Texto fuente -
+-------+

Ginebra. Un aumento en el estrés térmico derivado del calentamiento global conducirá a una pérdida de productividad mundial equivalente a 80 millones de empleos de tiempo completo para el año 2030, se indicó hoy en un nuevo informe de la Organización Internacional del Trabajo (OIT).

Proyecciones basadas en un aumento mundial de la temperatura de 1,5 grados centígrados para fines de este siglo indican que en el año 2030 se perderá el 2,2% del total de las horas laborales en todo el mundo por causa de temperaturas más altas, indico la OIT.

La organización señaló que esta es una pérdida equivalente a 80 millones de empleos de tiempo completo o pérdidas económicas mundiales por US$2.400 millones.

"El impacto del estrés térmico sobre la productividad laboral es una consecuencia seria del cambio climático que se agrega a otros efectos adversos como el cambio en los patrones pluviales, el aumento en el nivel del mar y la pérdida de biodiversidad", dijo en una conferencia de prensa en la ONU Catherine Saget, quien encabeza el departamento de investigación de la OIT y es la principal autora del informe.

A nivel mundial, el sector que se espera que sea más duramente afectado es el agrícola, un sector en el que trabajan 940 millones de personas en todo el mundo. Se estima que para el 2030, este sector representará el 60% de las horas de trabajo mundiales perdidas debido al estrés térmico.

El informe advierte que su estimación es conservadora pues asume que el aumento promedio en la temperatura mundial no superará los 1,5 grados centígrados.

El nuevo informe de la OIT, llamado "Trabajar en un planeta más caliente: El impacto del estrés térmico en la productividad laboral y el trabajo decente", se basa en datos climáticos, fisiológicos y laborales y presenta estimaciones de las pérdidas actuales y proyectadas de productividad a niveles nacional, regional y mundial.

El estrés térmico se refiere a más calor del que el cuerpo puede tolerar sin sufrir una afectación fisiológica. Generalmente ocurre a temperaturas ubicadas por arriba de los 35 grados centígrados y con una elevada humedad.

+-------+

Datos extraídos -
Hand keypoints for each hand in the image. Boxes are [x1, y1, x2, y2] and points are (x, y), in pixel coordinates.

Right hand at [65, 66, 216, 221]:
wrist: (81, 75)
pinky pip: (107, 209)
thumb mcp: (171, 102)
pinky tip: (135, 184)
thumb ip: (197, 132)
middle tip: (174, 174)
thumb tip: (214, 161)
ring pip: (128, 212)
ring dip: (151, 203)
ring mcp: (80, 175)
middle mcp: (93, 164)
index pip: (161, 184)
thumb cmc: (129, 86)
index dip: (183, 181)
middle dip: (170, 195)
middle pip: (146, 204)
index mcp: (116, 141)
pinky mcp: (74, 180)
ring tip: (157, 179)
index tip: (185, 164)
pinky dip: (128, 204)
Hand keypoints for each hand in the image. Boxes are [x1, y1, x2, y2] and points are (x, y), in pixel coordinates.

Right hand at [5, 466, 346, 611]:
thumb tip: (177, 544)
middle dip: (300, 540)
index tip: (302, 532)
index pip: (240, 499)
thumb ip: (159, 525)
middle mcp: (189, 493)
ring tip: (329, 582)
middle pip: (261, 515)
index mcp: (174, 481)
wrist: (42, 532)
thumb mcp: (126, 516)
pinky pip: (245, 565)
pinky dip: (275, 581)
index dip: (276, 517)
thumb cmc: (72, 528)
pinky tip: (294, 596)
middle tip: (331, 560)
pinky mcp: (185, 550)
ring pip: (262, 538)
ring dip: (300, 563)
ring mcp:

+-------+

Tarea 1 -
Responde según la noticia sobre el estrés térmico:
(a) ¿A cuántos empleos de tiempo completo equivaldrá la pérdida de productividad mundial en 2030?
(b) ¿Cuántas personas trabajan en el sector agrícola en todo el mundo?
(c) ¿Por arriba de qué temperatura suele ocurrir el estrés térmico?
Tarea 2 - Reescribe el tramo de la noticia sobre el estrés térmico que va desde "A nivel mundial, el" hasta "1,5 grados centígrados.", con "agropecuario" en lugar de "agrícola".
Tarea 3 - Prosigue la noticia sobre el estrés térmico a partir del punto en que termina.
Estos datos proceden de una fuente distinta.

Respuesta 1 -
(a) A 80 millones de empleos de tiempo completo.
(b) 940 millones de personas.
(c) Por arriba de los 35 grados centígrados, con una elevada humedad.

Respuesta 2 -
A nivel mundial, el sector que se espera que sea más duramente afectado es el agropecuario, un sector en el que trabajan 940 millones de personas en todo el mundo. Se estima que para el 2030, este sector representará el 60% de las horas de trabajo mundiales perdidas debido al estrés térmico.

El informe advierte que su estimación es conservadora pues asume que el aumento promedio en la temperatura mundial no superará los 1,5 grados centígrados.

Respuesta 3 -
Un calor excesivo durante el trabajo es un riesgo de salud ocupacional. Restringe las funciones y capacidades físicas de los trabajadores, la capacidad de trabajo y, en consecuencia, la productividad. En casos extremos puede conducir a un golpe de calor, el cual puede ser mortal.

A nivel mundial, el sector que se espera que sea más duramente afectado es el agrícola, un sector en el que trabajan 940 millones de personas en todo el mundo.

Se estima que para el 2030, este sector representará el 60% de las horas de trabajo mundiales perdidas debido al estrés térmico.

El sector de la construcción también será severamente afectado, con una pérdida de cerca de 19% de horas laborales mundiales para la misma fecha.

 

Otros sectores que corren especial riesgo son los bienes y servicios ambientales, la recolección de desechos, los servicios de emergencia, las labores de reparación, el transporte, turismo deportes y algunas formas de trabajo industrial.

El impacto de esto también será distribuido de manera desigual en todo el mundo. 

Las regiones que más horas laborales perderán serán el sur de Asia y el oeste de Africa, en donde se espera que cerca de 5% de las horas laborales se pierdan en 2030, lo que corresponde a cerca de 43 millones y nueve millones de empleos, respectivamente.

Además, serán las personas de las regiones más pobres las que sufran las pérdidas económicas más significativas.